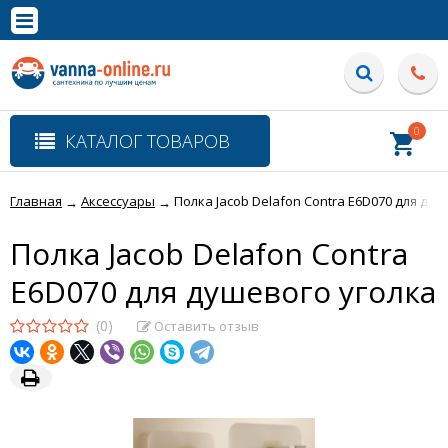
×
Полная версия сайта
0
КАТАЛОГ ТОВАРОВ
Главная
Аксессуары
Полка Jacob Delafon Contra E6D070 для душ
→
→
Полка Jacob Delafon Contra
E6D070 для душевого уголка
(0)
Оставить отзыв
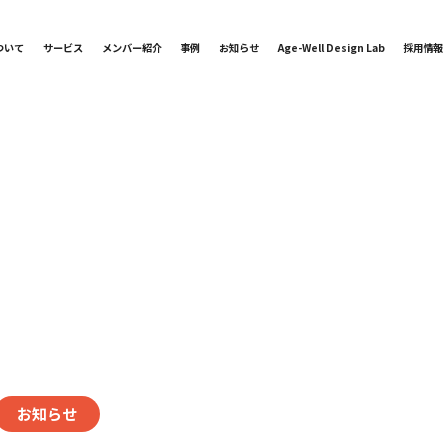
ついて
サービス
メンバー紹介
事例
お知らせ
Age-Well Design Lab
採用情報
お知らせ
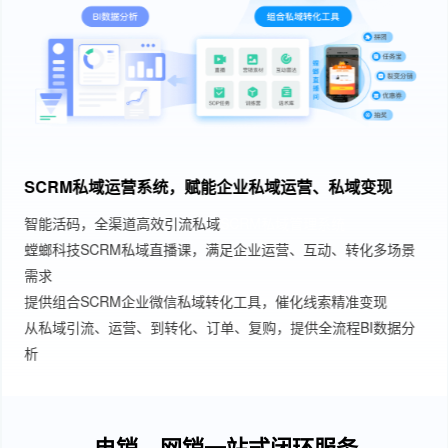
SCRM私域运营系统，赋能企业私域运营、私域变现
智能活码，全渠道高效引流私域
SCRM私域管理系统
螳螂科技SCRM私域直播课，满足企业运营、互动、转化多场景
需求
提供组合SCRM企业微信私域转化工具，催化线索精准变现
从私域引流、运营、到转化、订单、复购，提供全流程BI数据分
析
电销、网销一站式闭环服务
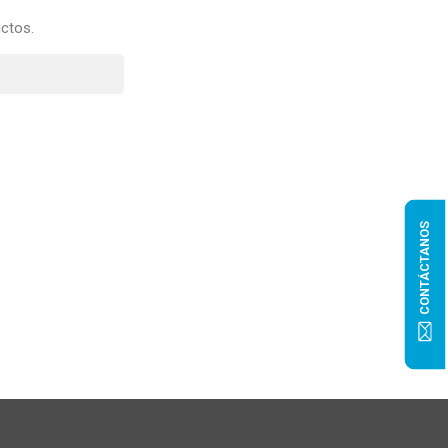
ctos.
CONTÁCTANOS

□ □ □ □

■ Your instructions
Arrange every line of text read from the records above as one numbered list, omitting blank lines and leaving the pictures out.

■ Answer to the problem
1. ×
2. Полная версия сайта
3. 0
4. КАТАЛОГ ТОВАРОВ
5. Главная
6. Аксессуары
7. Полка Jacob Delafon Contra E6D070 для душ
8. →
9. →
10. Полка Jacob Delafon Contra
11. E6D070 для душевого уголка
12. (0)
13. Оставить отзыв
14. ついて
15. サービス
16. メンバー紹介
17. 事例
18. お知らせ
19. Age-Well Design Lab
20. 採用情報
21. お知らせ
22. SCRM私域运营系统，赋能企业私域运营、私域变现
23. 智能活码，全渠道高效引流私域
24. SCRM私域管理系统
25. 螳螂科技SCRM私域直播课，满足企业运营、互动、转化多场景
26. 需求
27. 提供组合SCRM企业微信私域转化工具，催化线索精准变现
28. 从私域引流、运营、到转化、订单、复购，提供全流程BI数据分
29. 析
30. 电销、网销一站式闭环服务
31. ctos.
32. CONTÁCTANOS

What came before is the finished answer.